7 Replies to “Clinton & Charter Schools, Kaya Henderson, ESEA Deal, Pensions, Paul Hill, Chad Aldeman, Peter Hoffman, And Sonja Santelises!”

  1. Can’t watch video on this work station, but did you ask Kaya why she did not do a serious inquiry into cheating on tests during the RHEE administration?

  2. David,
    she followed the advice of Elvis Costello:
    “Let’s talk about the future,
    now we’ve put the past away.”
    “Less Than Zero” My Aim Is True

  3. Can we all put the past away and hide and deny our failures while pointing out and dwelling on the failures of others? By the way, I line in Sacramento and saw Rhee at a parade with her sexual harasser husband and she looked terrible. Skinny like a tweeker.

  4. I agree that it’s too early to make a final assessment on Race to the Top. But every time a “report” is published as to its efficacy that omits any mention of the awful NAEP data from participating states, I intend to show such data, making clear that overall no progress was made from 2009-2015. The blindness of many adulatory retrospectives on RTT to this fundamental failing is indefensible.

    http://sandykress.weebly.com/blog/did-states-race-to-the-top

  5. I’m simply pointing out that on average, and with few exceptions, overall there are virtually no scale score gains in NAEP in the largest state participants in RTT from 2009-2015. This is a simple fact. As to its significance, its cause, and its relationship to influences within or without the RTT program, I have not opined. I am simply insisting that the numbers be portrayed for people to see and study. I can hardly think it’s “misNAEPery,” to point to the data and challenge others to note it and deal with it.

  6. DC a Success? Think again:

    ‘Not a success story’

    But for some, the PARCC scores is just another indication of how Henderson’s five-year run shouldn’t be seen as such a win for students.

    “I just don’t think it’s an overarching success story,” says Peter McPherson, who lives on Capitol Hill. His daughter attended and graduated from DCPS, and he’s battled with her on many issues over the years. He concedes that under her leadership students are generally doing better, but adds a caveat.

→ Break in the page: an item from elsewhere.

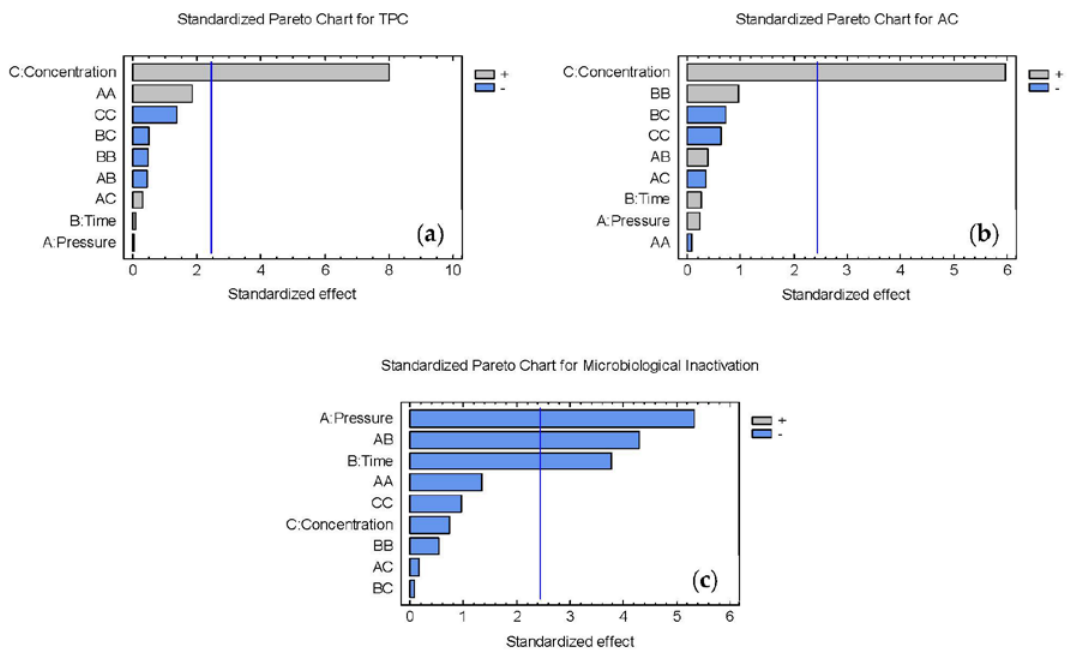
Figure 3. Estimated effects of each factor (pressure, time, and concentration) and their interactions with TPC ( a ), AC ( b ), and L. monocytogenes inactivation ( c ) where + or − means a positive or negative relation between factor (pressure, time or concentration) and response (TPC, AC or L. monocytogenes survival fraction), respectively. A: pressure, B: time and C: concentration. The combination of letters (AA, BB, AB …) refer to the interactions carried out in the analysis.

    “You also have to look at the enormous demographic changes that have taken place in the city. We’re a city that’s actually growing, that’s much wealthier than any time in the last half-century, and so a lot of those test score gains can be attributed simply to demographic changes in the city,” he says.

    A recent analysis of test scores by D.C.’s chief financial officer backs up what McPherson says: While students have improved across the board, if you subtract demographic changes over the past decade, those gains in achievement are much smaller.

    Earlier this year, an assessment of seven years of mayoral control by the National Academy of Sciences came to a related conclusion: While test scores have gone up, the gains have been much bigger among white students than black ones.

    “[B]lack and Hispanic students, those with disabilities, those eligible for free or reduced-price lunches, and English-language learners are much more likely to be in the lowest performance categories than other students,” sais the report. “Some improvement is evident since 2009, but more than half of these students still score below proficient.”

    McPherson says the inequity in DCPS can also be seen in which schools were modernized first, and which ones get resources. His big pet peeve is school libraries.

    “They say that a good school library should have 20 titles per kid. Well there are schools in DCPS, and they aren’t where we’re sitting right now, that have three and four titles per kid,” he says.

    Henderson says she’s aware of the achievement gap, and says that DCPS is making strides to minimize it. A recent initiative would put $20 million towards a stand-alone school for boys of color, the group most likely to fall behind their peers.